Throughout this entire ordeal, there were ‘No Grounds For Removal’ and to this day ‘no grounds’were found, the court documentation in that regard remains blank. No proof of any allegations by the department have ever been found by any Magistrate. Our family has been torn apart for non other than the gains of the government and religious pursuits to steal children as they have done so since the dark ages. By using a dodgy doctor whose signature counts, then taking out non publication and suppression orders so all accountable bodies were protected is a huge miscarriage of justice. It’s a complex situation create by CPS/DoCS, and they orchestrated their unlawful manouvers as a solution to avoid transparency, which worked for them. The Medical Council of NSW and HCCC accepted my case against the doctor (Dr A) and warned me of reprisals if I put my name on it...I did (put my name to it) then DoCS found out and refused us contact with our kids for a year, also the police went balistic and hurt my family and I alot more.
I have spoken with certain media outlets and they became familiar with the ongoing abuses I have suffered, though because I was still in court at the time there was a conflict of interest. Nobody in the media and legal fields wants to touch my case since Greg James and Barbara Ramjan are involved, also DoCS, as they are powerful entities. Barbara Ramjan is the proclaimed recipient of Tony Abbott's infamous wall punching incident when they attended university together, she has already sued the Sydney Morning Herald when they claimed she was a manufacturer of false complaints...true she is, they got it right, tho they still lost their case. When I speak these names to legals and media they clam up.

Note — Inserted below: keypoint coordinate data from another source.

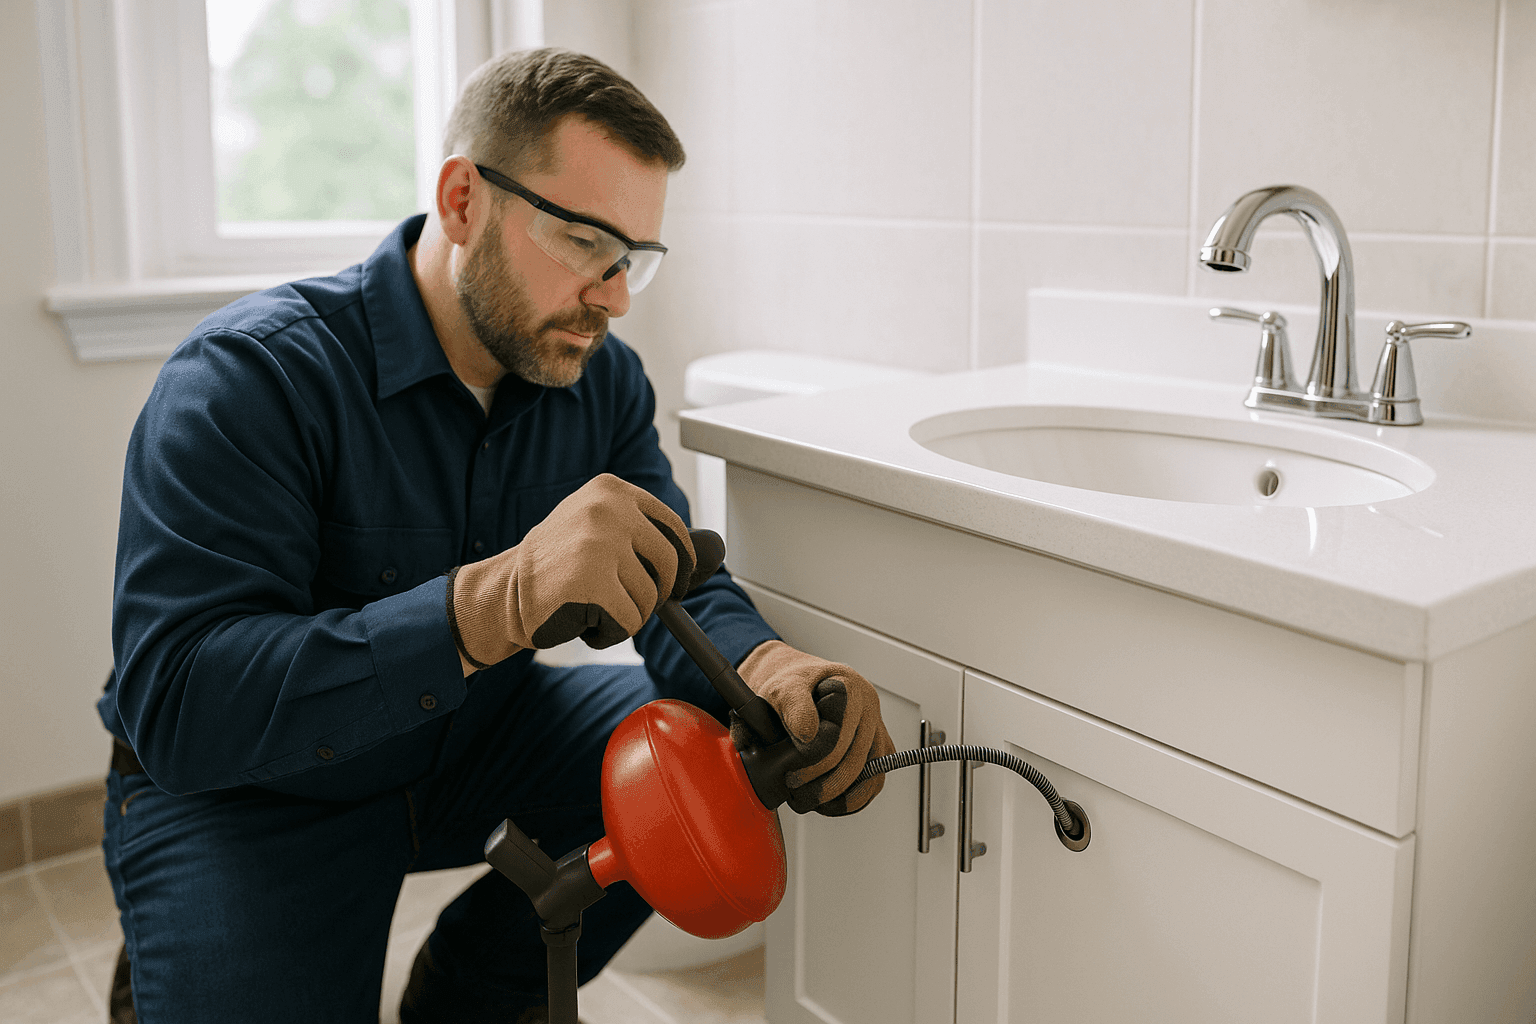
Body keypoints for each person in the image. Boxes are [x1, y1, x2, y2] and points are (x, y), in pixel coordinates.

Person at [99, 47, 895, 1024]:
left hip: (467, 740)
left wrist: (765, 668)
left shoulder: (599, 382)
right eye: (581, 240)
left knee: (707, 767)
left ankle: (479, 986)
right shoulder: (249, 381)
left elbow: (672, 576)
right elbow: (179, 703)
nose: (615, 296)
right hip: (251, 793)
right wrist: (498, 599)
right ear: (463, 199)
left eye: (630, 257)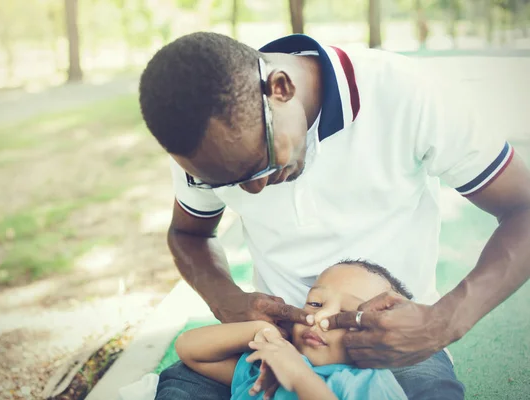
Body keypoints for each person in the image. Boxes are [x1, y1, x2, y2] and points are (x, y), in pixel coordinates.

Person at [138, 32, 530, 400]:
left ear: (281, 88)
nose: (251, 191)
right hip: (276, 337)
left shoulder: (404, 92)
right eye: (224, 182)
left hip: (388, 337)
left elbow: (523, 208)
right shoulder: (206, 148)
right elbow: (189, 234)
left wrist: (441, 323)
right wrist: (228, 302)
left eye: (258, 168)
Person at [172, 260, 410, 399]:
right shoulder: (268, 367)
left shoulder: (368, 382)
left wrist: (298, 376)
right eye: (315, 304)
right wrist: (261, 330)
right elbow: (190, 350)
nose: (322, 317)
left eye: (346, 315)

As I kept fighting I came across the most disgusting people, police were the main culprits in protecting corrupt bodies.
2016 I encountered The Satanic Sgt first hand, I have recordings of the harassment orchestrated by him. I told an MSM oulet of such events, and the Sergeant came down harder. He is named this due to his harassment of Jenny Leong Greens MP in2016, and SMH ran a story on him though wouldn’t release his name. PIC, police integrity commission and I wrote and spoke together on his utter abuse. They confirmed an investigation ‘Operation Colchester’ was underway, though they sent the complaints back to the station where the corrupt Sergeant works, City Central Command, and the commander did nothing to help, he protected him. His name is Sgt Anthony DeFeudis and he terrorised me for a year, both in the station cells and in court, also he sent several officers to harass me at my home. I won that case by a section 33, despite not having a mental illness, it was the only way to be free of legal binds which was a form of harassment and intimidation in itself. I did have a nervous breakdown, so I had just cause. Nowadays I am just glad to be alive and relatively safe (so long as I remain quiet). There are ways to handle this without me being incarcerated or stalked and harassed, especially since mental health have written my breakdown was due to all of the suffering, injustice, harassment of DoCS and police involvement, and I'm writing a book which is painfully slow and agonising, also healing, hoping that I can use it as my affidavit, or a breakdown thereof. I am also hoping to help others suffering through similar experiences.